Segundo ele, a África precisa de tecnologia na veia. O continente precisa de ajuda em dinheiro, sim. Mas aplicado em programas de disseminação de equipamentos e métodos de alto impacto na produção e no bem-estar. Entre as sugestões, telefones celulares para comunicação rural e redes de mosquito para controlar a malária. No campo, variedades de sementes adequadas ao clima local e tecnologias de recuperação do solo e gerenciamento de água. Tudo isso pede escala de produção e mudanças nas culturas tribais.

Dilema nuclear

É preciso desapego ideológico para analisar alternativas consideradas “ambientalmente incorretas”, mas que podem gerar um benefício líquido. As plantações de eucalipto para a produção de celulose são um exemplo. Foram apelidadas pelos movimentos ambientais de “desertos verdes”. A razão é a baixa biodiversidade dessas florestas cultivada. No entanto, a existência delas é que permite poupar as florestas naturais. Dentro de limites razoáveis, os eucaliptos são a solução, ao invés do problema.

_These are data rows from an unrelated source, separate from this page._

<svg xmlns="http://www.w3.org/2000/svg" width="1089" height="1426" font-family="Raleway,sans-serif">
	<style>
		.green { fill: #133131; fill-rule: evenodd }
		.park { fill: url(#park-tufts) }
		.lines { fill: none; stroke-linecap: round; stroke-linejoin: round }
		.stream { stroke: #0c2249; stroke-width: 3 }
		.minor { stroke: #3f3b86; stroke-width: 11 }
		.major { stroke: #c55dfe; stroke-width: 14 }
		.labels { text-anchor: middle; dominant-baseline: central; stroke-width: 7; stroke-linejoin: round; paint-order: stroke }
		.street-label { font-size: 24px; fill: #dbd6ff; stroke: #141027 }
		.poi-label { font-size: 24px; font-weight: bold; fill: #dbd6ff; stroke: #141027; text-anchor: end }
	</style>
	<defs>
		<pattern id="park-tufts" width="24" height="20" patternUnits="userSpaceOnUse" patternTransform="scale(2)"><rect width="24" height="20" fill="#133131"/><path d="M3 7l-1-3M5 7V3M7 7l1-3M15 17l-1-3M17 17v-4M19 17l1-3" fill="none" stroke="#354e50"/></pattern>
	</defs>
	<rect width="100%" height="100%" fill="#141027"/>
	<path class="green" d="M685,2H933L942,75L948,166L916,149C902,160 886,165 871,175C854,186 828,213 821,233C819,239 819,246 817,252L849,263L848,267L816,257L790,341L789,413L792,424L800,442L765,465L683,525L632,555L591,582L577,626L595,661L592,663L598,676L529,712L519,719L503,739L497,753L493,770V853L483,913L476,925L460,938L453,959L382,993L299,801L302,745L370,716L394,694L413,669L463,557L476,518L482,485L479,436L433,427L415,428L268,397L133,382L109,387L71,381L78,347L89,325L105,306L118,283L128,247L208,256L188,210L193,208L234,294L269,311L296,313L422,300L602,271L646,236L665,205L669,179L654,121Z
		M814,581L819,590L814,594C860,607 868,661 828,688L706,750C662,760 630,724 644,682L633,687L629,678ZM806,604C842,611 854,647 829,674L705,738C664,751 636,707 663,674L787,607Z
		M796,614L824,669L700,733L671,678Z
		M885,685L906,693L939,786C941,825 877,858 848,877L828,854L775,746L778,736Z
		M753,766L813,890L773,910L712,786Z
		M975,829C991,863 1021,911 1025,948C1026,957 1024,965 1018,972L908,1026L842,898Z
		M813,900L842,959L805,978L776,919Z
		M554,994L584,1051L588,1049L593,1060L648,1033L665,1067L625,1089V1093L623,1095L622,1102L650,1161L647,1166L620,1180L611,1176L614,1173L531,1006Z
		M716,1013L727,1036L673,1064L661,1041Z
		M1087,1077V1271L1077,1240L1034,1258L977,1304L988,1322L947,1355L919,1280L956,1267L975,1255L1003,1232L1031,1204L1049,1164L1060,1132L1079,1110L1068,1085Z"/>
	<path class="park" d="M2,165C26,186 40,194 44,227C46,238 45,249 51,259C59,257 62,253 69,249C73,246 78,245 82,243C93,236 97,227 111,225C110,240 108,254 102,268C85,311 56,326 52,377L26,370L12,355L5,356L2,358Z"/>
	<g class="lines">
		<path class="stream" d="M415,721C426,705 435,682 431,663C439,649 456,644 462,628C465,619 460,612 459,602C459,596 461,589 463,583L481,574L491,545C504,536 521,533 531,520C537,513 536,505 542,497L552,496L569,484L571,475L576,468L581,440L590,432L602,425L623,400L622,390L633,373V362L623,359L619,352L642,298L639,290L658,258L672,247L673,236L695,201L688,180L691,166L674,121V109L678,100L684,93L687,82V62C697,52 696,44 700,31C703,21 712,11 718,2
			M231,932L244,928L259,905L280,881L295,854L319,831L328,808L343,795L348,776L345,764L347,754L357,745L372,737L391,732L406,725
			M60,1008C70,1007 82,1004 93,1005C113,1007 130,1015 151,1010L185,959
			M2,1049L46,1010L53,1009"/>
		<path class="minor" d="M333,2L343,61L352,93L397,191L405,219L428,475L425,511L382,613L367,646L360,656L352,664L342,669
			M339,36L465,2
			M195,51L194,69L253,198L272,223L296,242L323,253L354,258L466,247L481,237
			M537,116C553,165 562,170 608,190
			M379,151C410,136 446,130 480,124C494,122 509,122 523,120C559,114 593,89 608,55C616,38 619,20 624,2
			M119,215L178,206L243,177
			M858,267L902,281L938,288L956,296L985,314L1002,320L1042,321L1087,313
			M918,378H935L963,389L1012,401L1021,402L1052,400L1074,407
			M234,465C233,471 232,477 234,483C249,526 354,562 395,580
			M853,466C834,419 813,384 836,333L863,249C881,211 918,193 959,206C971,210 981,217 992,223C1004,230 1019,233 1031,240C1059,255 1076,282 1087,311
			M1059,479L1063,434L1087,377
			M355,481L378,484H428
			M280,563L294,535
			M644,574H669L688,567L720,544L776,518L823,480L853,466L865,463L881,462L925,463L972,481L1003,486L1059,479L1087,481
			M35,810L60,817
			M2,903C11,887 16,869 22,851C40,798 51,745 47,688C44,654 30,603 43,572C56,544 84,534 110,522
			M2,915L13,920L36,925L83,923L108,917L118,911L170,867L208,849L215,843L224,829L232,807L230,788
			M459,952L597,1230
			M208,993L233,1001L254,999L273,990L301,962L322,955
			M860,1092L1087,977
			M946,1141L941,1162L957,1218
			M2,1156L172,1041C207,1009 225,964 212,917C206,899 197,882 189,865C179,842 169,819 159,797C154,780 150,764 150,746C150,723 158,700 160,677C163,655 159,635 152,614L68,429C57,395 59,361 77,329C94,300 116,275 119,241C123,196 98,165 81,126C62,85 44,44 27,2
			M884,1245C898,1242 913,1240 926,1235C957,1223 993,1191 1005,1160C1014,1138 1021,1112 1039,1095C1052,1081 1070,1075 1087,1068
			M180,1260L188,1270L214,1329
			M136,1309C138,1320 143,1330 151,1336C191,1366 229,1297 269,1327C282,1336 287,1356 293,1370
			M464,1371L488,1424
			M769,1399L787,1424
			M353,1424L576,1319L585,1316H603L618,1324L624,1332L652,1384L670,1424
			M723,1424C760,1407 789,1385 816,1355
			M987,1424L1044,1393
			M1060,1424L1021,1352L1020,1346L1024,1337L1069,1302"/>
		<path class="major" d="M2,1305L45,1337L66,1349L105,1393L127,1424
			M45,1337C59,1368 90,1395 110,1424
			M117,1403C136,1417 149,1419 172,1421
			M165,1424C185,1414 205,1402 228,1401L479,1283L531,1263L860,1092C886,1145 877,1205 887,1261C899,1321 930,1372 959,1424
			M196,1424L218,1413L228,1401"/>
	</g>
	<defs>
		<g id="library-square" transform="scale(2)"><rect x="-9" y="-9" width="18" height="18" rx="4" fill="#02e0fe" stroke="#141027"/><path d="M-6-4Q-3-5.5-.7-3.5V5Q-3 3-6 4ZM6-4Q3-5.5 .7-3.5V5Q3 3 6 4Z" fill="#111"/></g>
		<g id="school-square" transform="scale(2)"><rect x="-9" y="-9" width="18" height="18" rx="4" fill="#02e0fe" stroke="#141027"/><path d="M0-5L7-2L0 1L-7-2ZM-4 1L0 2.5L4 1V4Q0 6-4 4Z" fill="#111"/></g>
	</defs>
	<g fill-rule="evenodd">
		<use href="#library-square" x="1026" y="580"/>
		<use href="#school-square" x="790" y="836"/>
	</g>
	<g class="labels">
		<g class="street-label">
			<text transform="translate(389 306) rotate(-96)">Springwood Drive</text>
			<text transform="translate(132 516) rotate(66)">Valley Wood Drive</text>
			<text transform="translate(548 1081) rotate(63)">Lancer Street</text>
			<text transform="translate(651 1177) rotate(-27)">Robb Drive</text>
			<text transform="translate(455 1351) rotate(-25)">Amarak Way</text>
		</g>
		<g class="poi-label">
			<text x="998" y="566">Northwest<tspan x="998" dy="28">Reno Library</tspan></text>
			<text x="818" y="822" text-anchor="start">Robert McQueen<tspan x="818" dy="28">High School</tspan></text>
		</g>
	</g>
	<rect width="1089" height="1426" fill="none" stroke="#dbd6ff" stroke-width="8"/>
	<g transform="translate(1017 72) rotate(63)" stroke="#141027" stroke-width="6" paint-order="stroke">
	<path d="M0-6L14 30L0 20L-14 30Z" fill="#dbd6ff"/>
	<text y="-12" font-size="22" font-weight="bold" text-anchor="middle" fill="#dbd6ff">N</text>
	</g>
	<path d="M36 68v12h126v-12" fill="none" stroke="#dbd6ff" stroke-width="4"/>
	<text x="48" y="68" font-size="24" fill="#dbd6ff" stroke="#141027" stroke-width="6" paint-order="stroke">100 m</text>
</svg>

Existe uma polêmica incendiária no horizonte. Alguns cientistas preocupados com o efeito estufa advogam o uso maciço da energia atômica como forma de contê-lo. O assunto cala fundo nos ambientalistas, pois a bandeira anti-nuclear foi uma das origens do movimento. Mas fica a pergunta: e se essa for a solução viável para o problema?

Tecnologia se traduz em conhecimento que nos permite tirar mais produção de uma dada quantidade de insumos. Quanto mais avançada for, menos insumos serão necessários para satisfazer as demandas humanas. Em outras palavras, quanto mais avançado for o estado da arte de produzir, maior será o progresso econômico compatível com a proteção ambiental.